FILM FESTIVAL REVIEW
A Spiritual Vision Imbues The Trials Of a Blind Boy
By STEPHEN HOLDEN
The New York Times
September 25, 1999
In one way or another, the cinema of every nationality addresses the
tenuous relationship of man and nature (in the United States it tends to
be through bloated disaster epics like "Twister"). But in Iran
this grandest of themes is almost a national obsession. And in Majid Majidi's
stunningly beautiful film, "The Color of Heaven," that relationship
is evoked with an ecstatic sensuousness along with an awed awareness of
nature's destructive power that are nothing less than extraordinary.
As much as any film can, this explicitly religious movie offers a visionary
experience of the natural world. Moving through fields of flowers and misty
forests, across streams and into the craggy backwoods country, "The
Color of Heaven" makes sure that we hear as well as see the rugged
Iranian landscape in all sorts of weather. The soundtrack is a constantly
shifting chorus of birds (especially woodpeckers), insects, wind and rain.
In the forest scenes, an ominous, possibly supernatural cry is occasionally
heard from afar.
This soundtrack is especially significant because the movie focuses
on the uncertain fate of a blind 8-year-old boy, Mohammad (Mohsen Ramezani),
whose widowed father (Hossein Mahjur) balks at caring for him. While the
movie makes us continually aware of the sounds Mohammad hears, it also
shows us the beauty he is unable to see. Paradoxically, it suggests that
his sensory attunement to the environment is unusually acute and his experience
of nature as full as anyone's.
In the opening scene, Mohammad finds himself alone outside a Teheran
school for the blind after it empties for the three-month summer break.

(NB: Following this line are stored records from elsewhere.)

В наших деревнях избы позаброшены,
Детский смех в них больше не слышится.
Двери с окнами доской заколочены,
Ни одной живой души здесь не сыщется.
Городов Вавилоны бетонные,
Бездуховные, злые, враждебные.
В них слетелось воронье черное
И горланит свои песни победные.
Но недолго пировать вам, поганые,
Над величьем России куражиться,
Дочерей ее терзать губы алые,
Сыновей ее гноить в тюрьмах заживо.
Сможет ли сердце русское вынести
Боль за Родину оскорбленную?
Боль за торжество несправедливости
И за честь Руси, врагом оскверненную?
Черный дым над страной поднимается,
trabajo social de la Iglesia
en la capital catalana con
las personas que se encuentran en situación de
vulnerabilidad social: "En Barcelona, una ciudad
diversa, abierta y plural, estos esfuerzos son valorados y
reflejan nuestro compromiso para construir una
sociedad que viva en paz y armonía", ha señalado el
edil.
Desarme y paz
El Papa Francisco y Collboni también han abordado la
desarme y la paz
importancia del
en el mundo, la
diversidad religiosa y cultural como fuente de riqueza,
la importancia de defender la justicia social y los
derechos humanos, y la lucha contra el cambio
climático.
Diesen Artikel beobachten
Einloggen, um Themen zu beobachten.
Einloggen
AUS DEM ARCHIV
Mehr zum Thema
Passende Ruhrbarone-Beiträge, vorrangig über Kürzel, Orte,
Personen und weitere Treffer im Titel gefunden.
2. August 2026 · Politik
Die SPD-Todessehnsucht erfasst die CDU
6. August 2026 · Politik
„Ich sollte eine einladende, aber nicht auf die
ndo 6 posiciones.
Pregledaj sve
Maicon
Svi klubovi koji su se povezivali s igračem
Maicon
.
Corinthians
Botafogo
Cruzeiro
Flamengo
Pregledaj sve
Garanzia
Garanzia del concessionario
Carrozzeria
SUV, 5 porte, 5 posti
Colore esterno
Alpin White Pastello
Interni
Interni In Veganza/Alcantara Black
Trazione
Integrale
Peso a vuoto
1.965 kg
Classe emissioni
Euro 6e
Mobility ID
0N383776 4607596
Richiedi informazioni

Fearful that his father will never appear, the boy scuffles about outdoors
by himself, his face clenched in fear and despondency. Digging through
some leaves, he uncovers a baby bird that has tumbled to the earth. But
by groping the trunk and branches of a nearby tree, he succeeds in finding
the nest and reuniting the bird with its mother.
Eventually his father shows up and asks one of the teachers whether
Mohammad could remain at the school permanently. Told no, the father reluctantly
brings his son back to the family's rural woodland home, where Mohammad
reunites with his two young sisters and beloved grandmother (Salameh Feizi).
The frail, deeply religious matriarch, who adores the little boy, is appalled
by her son's reluctance to care for Mohammad. And the growing strife between
Mohammad's father and grandmother constitutes the movie's main dramatic
thread.
Over the grandmother's fierce objections, Mohammad is left in the care
of a blind carpenter who promises to train the boy as his apprentice. A
scene in which Mohammad breaks down in tears over his abandonment and his
blindness is utterly heart-wrenching. Although the film sympathizes with
the father, who is impoverished, desperately hard-working and eager to
marry a young woman from a strict Islamic family, it ultimately takes the
grandmother's side by suggesting that the father's reluctance to care for
Mohammad is a sin that is certain to be punished.
"The Color of Heaven," which the New York Film Festival is
showing today at 3 P.M. and tomorrow at 9:30 P.M. at Alice Tully Hall,
leans a bit too much toward the lachrymose and has a wrong-note final image.
These are the minor flaws of a devastating movie and yet another gem to
spring from one of the world's most vital national cinemas.